*** Block opens ***

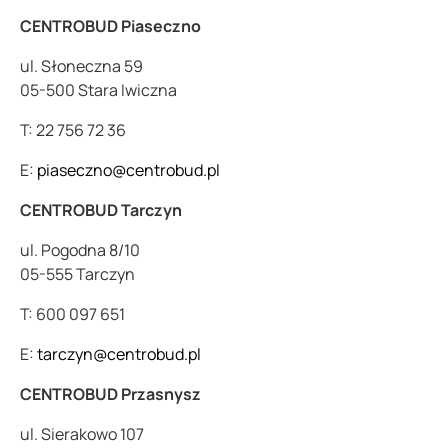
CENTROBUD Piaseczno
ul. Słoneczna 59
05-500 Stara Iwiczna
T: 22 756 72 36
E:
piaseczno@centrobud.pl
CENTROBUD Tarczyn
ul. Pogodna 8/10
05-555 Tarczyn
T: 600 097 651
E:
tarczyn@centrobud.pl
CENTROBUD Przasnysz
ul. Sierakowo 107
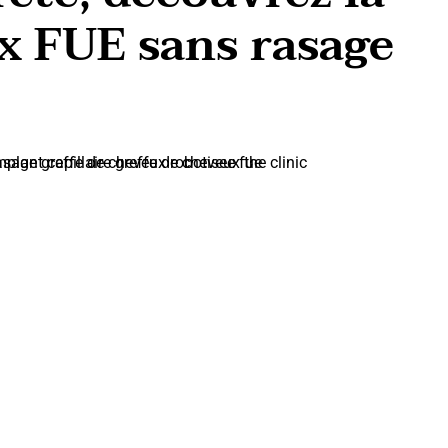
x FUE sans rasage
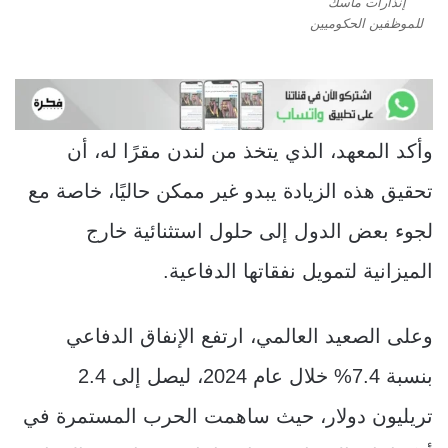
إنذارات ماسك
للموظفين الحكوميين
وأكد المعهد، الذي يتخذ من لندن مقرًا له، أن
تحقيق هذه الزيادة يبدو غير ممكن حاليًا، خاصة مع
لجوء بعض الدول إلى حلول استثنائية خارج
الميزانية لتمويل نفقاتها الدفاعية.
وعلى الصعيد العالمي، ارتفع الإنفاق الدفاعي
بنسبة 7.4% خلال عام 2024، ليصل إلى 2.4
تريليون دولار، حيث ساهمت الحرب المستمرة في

*** Block closes ***

[What you have to do]: Reproduce every line of text in the material above word for word, omitting the pictures.

[Task solution]:
CENTROBUD Piaseczno
ul. Słoneczna 59
05-500 Stara Iwiczna
T: 22 756 72 36
E:
piaseczno@centrobud.pl
CENTROBUD Tarczyn
ul. Pogodna 8/10
05-555 Tarczyn
T: 600 097 651
E:
tarczyn@centrobud.pl
CENTROBUD Przasnysz
ul. Sierakowo 107
x FUE sans rasage
إنذارات ماسك
للموظفين الحكوميين
وأكد المعهد، الذي يتخذ من لندن مقرًا له، أن
تحقيق هذه الزيادة يبدو غير ممكن حاليًا، خاصة مع
لجوء بعض الدول إلى حلول استثنائية خارج
الميزانية لتمويل نفقاتها الدفاعية.
وعلى الصعيد العالمي، ارتفع الإنفاق الدفاعي
بنسبة 7.4% خلال عام 2024، ليصل إلى 2.4
تريليون دولار، حيث ساهمت الحرب المستمرة في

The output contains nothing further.